Survient ensuite le véritable tube de l'album, la ballade folk rock acidulée "To The Boy I Jumped In The Hemlock Alley". Les glissandos à rebours confèrent à cette opiacée tantôt des airs ruraux indigènes de country tantôt des allures exotiques d'extrême-orient.
Voilà, à n'en pas douter, une chanson à la hauteur de "Sticky Fruitman Has Faith", de "King of the Decade" ou de "It Will Never Be".
Je ne sais si cette chanson est mal entourée à dessein (question de mise en valeur) ou si la piste qui la précède ainsi que celle qui lui succède ont pâle figure à ses côtés, mais "New Edinburgh" m'ennuie autant que "Live on Genevieve".
Passons sur cet amas de sonorités diffuses et de mélodies absconses qui donneraient raison aux détracteurs du disque s'il y en avait onze dessus. Après ce galimatias se trouve la sœur cadette de "To The Boy..." :
"Make Them Dinner At Our Shoes".
Cette autre ballade rivalise avec elle de grâce et d'élégance, c'est décidément un domaine où White Fence excelle en studio.
"White Cat" est selon moi l'une des trois pistes, avec les deux qui entourent "To The Boy...", que l'on peut zapper lorsqu'on écoute "Cyclops Reap".
On a placé les joyaux de ce disque dans de vilains écrins.
Les deux derniers morceaux sont en revanche très bons, ce sont encore deux ballades, pour "Only Man Alive" et "Run By The Same" le procédé est analogue à celui de "To The Boy..." et "Make Them Dinner..." : des arpèges ou des accords de guitare folk avec des petits phrasés aigus country et des glissandos de guitare électrique, la voix nasillarde un peu dylanesque de Tim Presley, et bien sûr les ajouts de guitares inversées et les bruitages électroniques d'usage chez White Fence.
J'a énuméré - il me semble - suffisamment de chansons et de titres respectables pour que l'on puisse écarter la pertinence du reproche fait à cet album d'être constitué de rebuts d'enregistrements de "Family Perfume" et de manquer de véritables « chansons ».
Hormis "Chairs in the Dark" et "Pink Gorilla", Cyclops Reap est donc un album principalement constitué de bonnes ou excellentes ballades folk rock.
Il est vrai que le talent le plus reconnu de White Fence est la qualité de ses prestations scéniques, où par souci d'adéquation il exécute plus volontiers des chansons énergiques, avec un impressionnant jeu de guitare très inspiré du rock psychédélique de la fin de la décennie MCMLX (il imite même parfois - sans aucun artifice - le son des guitares inversées).
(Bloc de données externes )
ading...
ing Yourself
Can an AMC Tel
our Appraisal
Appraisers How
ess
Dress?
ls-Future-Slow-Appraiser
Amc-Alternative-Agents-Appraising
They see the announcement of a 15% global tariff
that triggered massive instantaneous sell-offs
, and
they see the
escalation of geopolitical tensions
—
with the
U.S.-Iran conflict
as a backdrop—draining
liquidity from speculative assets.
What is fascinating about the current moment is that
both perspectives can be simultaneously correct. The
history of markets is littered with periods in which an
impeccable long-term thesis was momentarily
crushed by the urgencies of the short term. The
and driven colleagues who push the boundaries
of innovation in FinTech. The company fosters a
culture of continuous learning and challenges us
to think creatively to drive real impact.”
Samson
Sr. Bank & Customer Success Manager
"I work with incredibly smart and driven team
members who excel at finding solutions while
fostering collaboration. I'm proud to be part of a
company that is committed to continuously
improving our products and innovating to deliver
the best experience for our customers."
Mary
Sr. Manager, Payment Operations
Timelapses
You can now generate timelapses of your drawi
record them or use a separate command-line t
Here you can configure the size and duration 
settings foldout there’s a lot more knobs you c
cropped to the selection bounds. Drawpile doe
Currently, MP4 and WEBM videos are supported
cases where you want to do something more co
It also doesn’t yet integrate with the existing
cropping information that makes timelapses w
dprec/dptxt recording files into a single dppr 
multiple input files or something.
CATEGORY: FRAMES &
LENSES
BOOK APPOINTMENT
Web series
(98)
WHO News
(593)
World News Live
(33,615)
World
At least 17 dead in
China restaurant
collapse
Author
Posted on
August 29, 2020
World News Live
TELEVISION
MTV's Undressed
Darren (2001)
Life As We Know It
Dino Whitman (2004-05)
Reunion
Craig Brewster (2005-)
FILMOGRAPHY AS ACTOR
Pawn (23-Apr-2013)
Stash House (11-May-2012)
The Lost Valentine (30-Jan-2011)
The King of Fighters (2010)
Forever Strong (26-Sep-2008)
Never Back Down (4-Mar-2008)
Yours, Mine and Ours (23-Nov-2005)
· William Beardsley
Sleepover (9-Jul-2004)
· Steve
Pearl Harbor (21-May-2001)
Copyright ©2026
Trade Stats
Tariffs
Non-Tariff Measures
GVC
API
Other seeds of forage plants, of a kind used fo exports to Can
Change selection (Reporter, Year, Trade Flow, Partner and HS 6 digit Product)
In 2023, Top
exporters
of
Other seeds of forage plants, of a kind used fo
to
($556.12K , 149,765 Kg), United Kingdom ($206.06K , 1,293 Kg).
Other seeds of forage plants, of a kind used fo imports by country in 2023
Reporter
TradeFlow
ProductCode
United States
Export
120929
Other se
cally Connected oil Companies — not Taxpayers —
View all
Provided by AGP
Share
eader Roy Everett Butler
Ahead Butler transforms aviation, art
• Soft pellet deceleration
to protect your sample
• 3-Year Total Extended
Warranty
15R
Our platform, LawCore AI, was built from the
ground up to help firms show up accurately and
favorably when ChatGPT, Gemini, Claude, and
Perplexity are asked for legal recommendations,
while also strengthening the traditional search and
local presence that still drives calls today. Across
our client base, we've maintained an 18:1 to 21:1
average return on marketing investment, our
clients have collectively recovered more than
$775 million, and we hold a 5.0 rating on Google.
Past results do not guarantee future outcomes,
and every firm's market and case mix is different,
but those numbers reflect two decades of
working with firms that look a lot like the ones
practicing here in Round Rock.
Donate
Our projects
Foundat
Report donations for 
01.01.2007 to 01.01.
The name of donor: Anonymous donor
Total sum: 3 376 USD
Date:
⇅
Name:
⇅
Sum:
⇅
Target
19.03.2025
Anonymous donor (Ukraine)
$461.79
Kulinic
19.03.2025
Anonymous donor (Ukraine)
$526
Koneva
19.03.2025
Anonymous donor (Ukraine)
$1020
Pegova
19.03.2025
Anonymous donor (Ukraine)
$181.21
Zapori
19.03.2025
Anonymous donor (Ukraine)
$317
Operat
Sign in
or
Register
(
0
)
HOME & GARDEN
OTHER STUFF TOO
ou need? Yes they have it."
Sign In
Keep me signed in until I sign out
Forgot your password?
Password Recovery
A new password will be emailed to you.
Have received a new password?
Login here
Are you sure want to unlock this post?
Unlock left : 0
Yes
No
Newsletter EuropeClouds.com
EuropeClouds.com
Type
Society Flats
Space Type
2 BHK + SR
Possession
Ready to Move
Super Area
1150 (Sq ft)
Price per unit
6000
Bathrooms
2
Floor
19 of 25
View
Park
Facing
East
Je garde d'ailleurs un excellent souvenir de ce concert au Point Éphémère et je me suis consolé de n'avoir pu assister à son retour l'été suivant en voyant des vidéos de crétins faisant irruption sur la scène, y gesticulant de façon grotesque (à ce propos, je me suis toujours demandé, quel intérêt y a-t-il à s'exhiber à la vue de tous pour s'y mouvoir de façon aussi ridicule ?). Quelle gabegie... Enfin baste de tout ceci.
Il a été dit, en plus des reproches sus cités, que Cyclops Reap était un album destiné à plaire surtout aux novices, aux découvreurs de White Fence, et qu'ainsi les doctes habitués - auxquels je dois faire exception - ne pouvaient guère se laisser à l'enthousiasme et se devaient de hausser les épaules, de faire une petite moue et de dire plaisamment « Oh... c'est du White Fence... ».
Il est à mon avis un peu tôt pour se montrer blasé de White Fence, il ne s'agit là que de son quatrième album, et la musique de Tim Presley n'est pas encore rouillée.
Je place "Cyclops Reap" fièrement dans le haut mon top X de MMXIII. Si le premier album des Mystic Braves était sorti comme prévu l'année précédente ou n'était pas aussi génial, "Cylcops Reap" aurait alors été premier de mon top album de l'année MMXIII, pourtant riche en bons disques.
C'est un album que j'ai beaucoup écouté, avec un grand et réel plaisir. Je l'utilisais parfois comme fond sonore lorsque je lisais les chants de Maldoror dans les transports en commun : c'est un disque d'une beauté bizarre doté d'une grâce distordue.